I got the same error with the following layer

layer { name: "fc2_conv_b" type: "Convolution" bottom: "fc2_a" top: "fc2_b"
    param { lr_mult: 1 decay_mult: 1  }
    param { lr_mult: 2 decay_mult: 0  }
        convolution_param { num_output: 64 pad: 1 kernel_size: 3 group: 4
stride: 1
        weight_filler {  type: "xavier"    }
        bias_filler {  type: "constant"    }
    }}

I don't know why, with output num 128 or kernel_size 5 there will be no problem......
Can anyone fix this?

douzsh on 24 Jan 2018

I'm unable to reproduce the problem; more specific instructions are needed.
@douzsh How does fc2_a blob look like?
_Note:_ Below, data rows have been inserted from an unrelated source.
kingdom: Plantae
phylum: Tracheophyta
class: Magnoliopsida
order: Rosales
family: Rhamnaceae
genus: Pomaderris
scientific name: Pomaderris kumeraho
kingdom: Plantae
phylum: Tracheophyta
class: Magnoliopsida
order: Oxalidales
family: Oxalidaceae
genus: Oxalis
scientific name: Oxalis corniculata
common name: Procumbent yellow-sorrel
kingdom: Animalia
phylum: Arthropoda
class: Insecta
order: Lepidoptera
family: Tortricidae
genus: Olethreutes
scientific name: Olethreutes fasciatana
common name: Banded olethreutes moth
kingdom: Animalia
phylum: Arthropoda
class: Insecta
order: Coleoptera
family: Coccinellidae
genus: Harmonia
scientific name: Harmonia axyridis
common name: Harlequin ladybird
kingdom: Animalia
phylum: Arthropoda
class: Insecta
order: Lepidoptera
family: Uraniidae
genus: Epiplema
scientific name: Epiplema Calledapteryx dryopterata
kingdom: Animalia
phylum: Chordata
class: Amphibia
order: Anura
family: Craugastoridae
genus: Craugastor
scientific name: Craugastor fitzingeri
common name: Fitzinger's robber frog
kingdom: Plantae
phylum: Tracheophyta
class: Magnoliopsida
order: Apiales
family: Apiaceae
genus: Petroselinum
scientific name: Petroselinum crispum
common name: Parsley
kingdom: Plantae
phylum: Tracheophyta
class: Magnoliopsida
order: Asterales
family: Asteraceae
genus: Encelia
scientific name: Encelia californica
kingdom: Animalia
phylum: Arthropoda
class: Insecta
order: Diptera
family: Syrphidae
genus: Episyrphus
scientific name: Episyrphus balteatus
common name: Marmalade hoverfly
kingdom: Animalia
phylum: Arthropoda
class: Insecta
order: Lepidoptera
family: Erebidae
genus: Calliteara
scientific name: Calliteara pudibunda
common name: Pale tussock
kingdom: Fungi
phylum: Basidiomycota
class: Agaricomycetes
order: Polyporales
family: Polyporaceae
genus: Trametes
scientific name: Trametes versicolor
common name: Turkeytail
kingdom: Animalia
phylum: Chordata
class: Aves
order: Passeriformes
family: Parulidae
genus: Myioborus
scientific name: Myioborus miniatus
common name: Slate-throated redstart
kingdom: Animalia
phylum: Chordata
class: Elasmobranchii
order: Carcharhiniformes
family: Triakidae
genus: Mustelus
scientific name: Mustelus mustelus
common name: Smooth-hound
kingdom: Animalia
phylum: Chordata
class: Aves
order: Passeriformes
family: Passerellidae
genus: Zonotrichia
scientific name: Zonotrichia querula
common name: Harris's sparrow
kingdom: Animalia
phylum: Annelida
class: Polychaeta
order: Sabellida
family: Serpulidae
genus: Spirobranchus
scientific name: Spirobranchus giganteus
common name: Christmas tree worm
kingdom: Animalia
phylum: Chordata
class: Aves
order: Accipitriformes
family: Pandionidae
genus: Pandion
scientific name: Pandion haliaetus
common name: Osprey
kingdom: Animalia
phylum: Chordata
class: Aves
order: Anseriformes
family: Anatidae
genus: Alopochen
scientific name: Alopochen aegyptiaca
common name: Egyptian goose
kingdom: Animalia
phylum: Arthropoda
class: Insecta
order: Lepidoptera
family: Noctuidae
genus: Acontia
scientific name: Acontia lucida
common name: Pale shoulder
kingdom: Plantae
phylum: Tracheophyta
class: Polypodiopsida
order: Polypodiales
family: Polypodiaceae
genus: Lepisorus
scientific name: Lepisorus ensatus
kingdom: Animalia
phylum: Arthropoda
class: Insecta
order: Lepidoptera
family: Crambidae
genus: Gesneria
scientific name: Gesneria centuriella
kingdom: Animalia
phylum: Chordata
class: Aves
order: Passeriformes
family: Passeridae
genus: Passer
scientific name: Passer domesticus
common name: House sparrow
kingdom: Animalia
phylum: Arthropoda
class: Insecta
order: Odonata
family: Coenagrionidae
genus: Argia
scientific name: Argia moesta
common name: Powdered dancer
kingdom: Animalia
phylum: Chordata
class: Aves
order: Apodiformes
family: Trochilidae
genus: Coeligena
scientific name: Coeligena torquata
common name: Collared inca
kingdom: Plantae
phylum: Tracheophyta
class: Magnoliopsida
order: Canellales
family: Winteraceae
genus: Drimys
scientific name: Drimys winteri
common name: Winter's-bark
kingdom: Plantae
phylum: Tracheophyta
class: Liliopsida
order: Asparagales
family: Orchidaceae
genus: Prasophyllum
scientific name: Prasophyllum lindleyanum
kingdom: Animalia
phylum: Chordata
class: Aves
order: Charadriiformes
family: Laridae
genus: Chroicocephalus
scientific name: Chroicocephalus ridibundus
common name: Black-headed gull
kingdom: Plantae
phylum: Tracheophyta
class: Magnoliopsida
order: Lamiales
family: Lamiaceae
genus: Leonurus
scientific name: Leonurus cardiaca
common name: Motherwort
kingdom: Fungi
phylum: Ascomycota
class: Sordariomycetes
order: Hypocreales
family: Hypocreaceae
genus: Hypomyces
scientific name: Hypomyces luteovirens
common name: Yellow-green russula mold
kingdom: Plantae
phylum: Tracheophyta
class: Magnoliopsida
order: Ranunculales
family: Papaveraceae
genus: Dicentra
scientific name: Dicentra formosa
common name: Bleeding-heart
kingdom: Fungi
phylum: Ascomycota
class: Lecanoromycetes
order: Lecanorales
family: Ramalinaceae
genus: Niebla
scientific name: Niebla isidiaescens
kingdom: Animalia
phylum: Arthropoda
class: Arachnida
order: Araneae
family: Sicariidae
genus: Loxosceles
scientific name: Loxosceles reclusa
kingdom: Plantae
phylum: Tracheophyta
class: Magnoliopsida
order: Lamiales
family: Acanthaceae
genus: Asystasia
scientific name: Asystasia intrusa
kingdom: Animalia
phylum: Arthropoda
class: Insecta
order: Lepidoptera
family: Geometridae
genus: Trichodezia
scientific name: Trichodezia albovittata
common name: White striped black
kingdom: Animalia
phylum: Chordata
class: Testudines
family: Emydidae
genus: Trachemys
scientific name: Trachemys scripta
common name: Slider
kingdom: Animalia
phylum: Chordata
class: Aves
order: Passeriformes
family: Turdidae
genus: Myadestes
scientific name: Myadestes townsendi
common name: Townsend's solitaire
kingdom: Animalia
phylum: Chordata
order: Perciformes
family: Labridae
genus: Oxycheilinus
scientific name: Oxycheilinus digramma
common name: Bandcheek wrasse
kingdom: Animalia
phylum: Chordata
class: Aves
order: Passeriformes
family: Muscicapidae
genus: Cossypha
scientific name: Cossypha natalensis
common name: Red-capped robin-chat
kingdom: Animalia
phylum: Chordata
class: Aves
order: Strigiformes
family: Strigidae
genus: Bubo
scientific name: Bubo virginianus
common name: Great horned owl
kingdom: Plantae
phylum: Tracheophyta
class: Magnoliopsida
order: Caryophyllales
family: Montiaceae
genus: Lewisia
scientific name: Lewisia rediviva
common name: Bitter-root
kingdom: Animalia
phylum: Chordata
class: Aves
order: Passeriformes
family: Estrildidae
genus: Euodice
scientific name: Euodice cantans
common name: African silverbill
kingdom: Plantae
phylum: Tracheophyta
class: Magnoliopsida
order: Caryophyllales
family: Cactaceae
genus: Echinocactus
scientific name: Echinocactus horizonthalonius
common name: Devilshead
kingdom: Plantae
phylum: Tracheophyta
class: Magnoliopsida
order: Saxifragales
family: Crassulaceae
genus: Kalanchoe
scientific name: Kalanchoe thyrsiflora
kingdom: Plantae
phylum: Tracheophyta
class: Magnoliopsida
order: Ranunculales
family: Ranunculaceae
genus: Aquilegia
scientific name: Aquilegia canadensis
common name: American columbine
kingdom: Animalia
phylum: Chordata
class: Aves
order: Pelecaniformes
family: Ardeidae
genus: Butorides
Grouped convolution will work or fail depending on its input, so its shape is important. Your layer worked for me if I shaped the blob to dimension 1x16x32x32.

Noiredd on 26 Feb 2018

@Noiredd
the Input blob's shpae is 1x64x64x64.
Hope you can help me and solve this issue.

douzsh on 27 Feb 2018

@douzsh I just ran this network with no problems - both in Python and caffe time.
What's the output of caffe device_query -gpu=all on your machine? What are your CUDA and cuDNN versions?

Noiredd on 27 Feb 2018

@Noiredd
Thatz really a good news. Can you tell me your CUDA and cudnn version too. I can upgrade my lib for training...
BTW, my CUDA is 7.0 and cudnn V6 is used while training.